The risks remain that China is forced to embrace RRR cuts, rate cuts, an even larger fiscal deficit, QE, and indeed MMT – which it can achieve as long as it retains capital controls and a trade surplus. Yet as global supply chains shift ahead to prevent Evergiven problems re-emerging, keeping that trade surplus might mean a need for a lower exchange rate at some point, even if CNY is pretending to be a true reserve currency for now by not moving in a crisis as others do: domestic brokers reportedly no longer being able to provide FX forecasts underline the opacity ahead.

Yet more liquidity in the same system will just create new Evergrandes, just as more fiscal stimulus in the US without supply-chain restructuring will just see more Evergivens waiting in ports to unload. ‘The spice must flow’ – but *where* it flows will need to be directed much more carefully ahead, in both China and the US. Markets should be panicking about that, if anything: how we do things now is not how we will do them for ever and ever. (Amen.)

Meanwhile, as alluded to, in the US the fiscal cliff-edge is being heralded as looming just a day ahead of the oncoming Fed tapering train. Will the debt ceiling drop on us? Will fiscal stimulus pass in a watered down form after (read: because of) a market panic, as Bloomberg thinks re: Evergrande? Again, take a step back and see that markets are panicking about the political direction of where money will, or won’t, flow….and yet most market analysts and economists claim ‘not to do’ politics!

For the RBNZ, it is already enough for them to make clear they won’t be going 50bp next month, jus 25bp…if they go at all. Let’s see how our ‘it’s ever something’ problems play out before counting our unhatched Kiwis. The RBA’s minutes from September also underlined that its central scenario remains rates on hold until 2024. They have expensive submarines to help pay for now, after all!
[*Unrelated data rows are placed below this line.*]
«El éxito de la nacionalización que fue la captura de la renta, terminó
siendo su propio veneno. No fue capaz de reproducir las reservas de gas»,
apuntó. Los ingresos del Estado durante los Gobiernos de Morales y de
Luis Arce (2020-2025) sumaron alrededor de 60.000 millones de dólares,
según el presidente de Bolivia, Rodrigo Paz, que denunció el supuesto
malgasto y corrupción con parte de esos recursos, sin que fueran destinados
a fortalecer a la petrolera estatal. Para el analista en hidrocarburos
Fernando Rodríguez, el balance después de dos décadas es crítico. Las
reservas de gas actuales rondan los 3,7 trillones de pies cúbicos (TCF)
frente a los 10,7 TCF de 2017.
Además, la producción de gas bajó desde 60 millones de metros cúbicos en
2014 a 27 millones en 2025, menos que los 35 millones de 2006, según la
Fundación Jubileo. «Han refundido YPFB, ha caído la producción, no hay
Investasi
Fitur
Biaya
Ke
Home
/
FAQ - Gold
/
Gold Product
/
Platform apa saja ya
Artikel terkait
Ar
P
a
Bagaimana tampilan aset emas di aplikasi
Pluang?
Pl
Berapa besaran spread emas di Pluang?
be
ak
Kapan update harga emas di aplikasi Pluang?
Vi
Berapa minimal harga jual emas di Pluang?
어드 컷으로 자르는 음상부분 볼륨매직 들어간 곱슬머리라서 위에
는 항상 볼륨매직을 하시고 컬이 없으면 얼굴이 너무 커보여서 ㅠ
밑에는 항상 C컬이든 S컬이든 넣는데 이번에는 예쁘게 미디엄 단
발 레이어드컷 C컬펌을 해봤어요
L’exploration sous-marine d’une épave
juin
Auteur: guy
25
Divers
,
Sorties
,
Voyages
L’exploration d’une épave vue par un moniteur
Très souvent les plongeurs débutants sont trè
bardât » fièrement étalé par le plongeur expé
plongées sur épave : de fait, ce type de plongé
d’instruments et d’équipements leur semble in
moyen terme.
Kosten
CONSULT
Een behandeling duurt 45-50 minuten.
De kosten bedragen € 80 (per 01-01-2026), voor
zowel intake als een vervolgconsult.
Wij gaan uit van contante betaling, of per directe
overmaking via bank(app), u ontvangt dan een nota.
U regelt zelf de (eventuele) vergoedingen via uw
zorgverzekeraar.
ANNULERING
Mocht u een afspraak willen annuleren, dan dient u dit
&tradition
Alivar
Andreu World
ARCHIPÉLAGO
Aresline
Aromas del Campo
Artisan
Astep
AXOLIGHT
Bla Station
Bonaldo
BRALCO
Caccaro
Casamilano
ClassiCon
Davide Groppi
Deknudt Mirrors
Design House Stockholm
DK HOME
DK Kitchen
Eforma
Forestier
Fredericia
Lastly, I have to share last night’s ABC interview with China’s Victor Gao as a sample of the current zeitgeist in this region. It is worth a watch in its entirety if you don’t live in the region: imagine if this was your prime-time TV slot last night. Gao was emphatic about Australia being “logically” targeted for a potential nuclear attack because it wants nuclear-powered submarines. Notably, he is correct in saying this threat is clear strategic logic. Yet geostrategists would point out that Australia wanting such subs is also clear strategic logic – of the need for a balance of power and deterrence against any threats. Also recall, this is happening as China lobbies Australia to support its entry into the CPTPP trade partnership – which would of course help Beijing prop up those soon-to-be-needed-even-more trade surpluses, structurally.

Realpolitik doesn’t change – ever. It just gets overlooked for long periods before it becomes obvious to even ‘always buy the dip’ markets.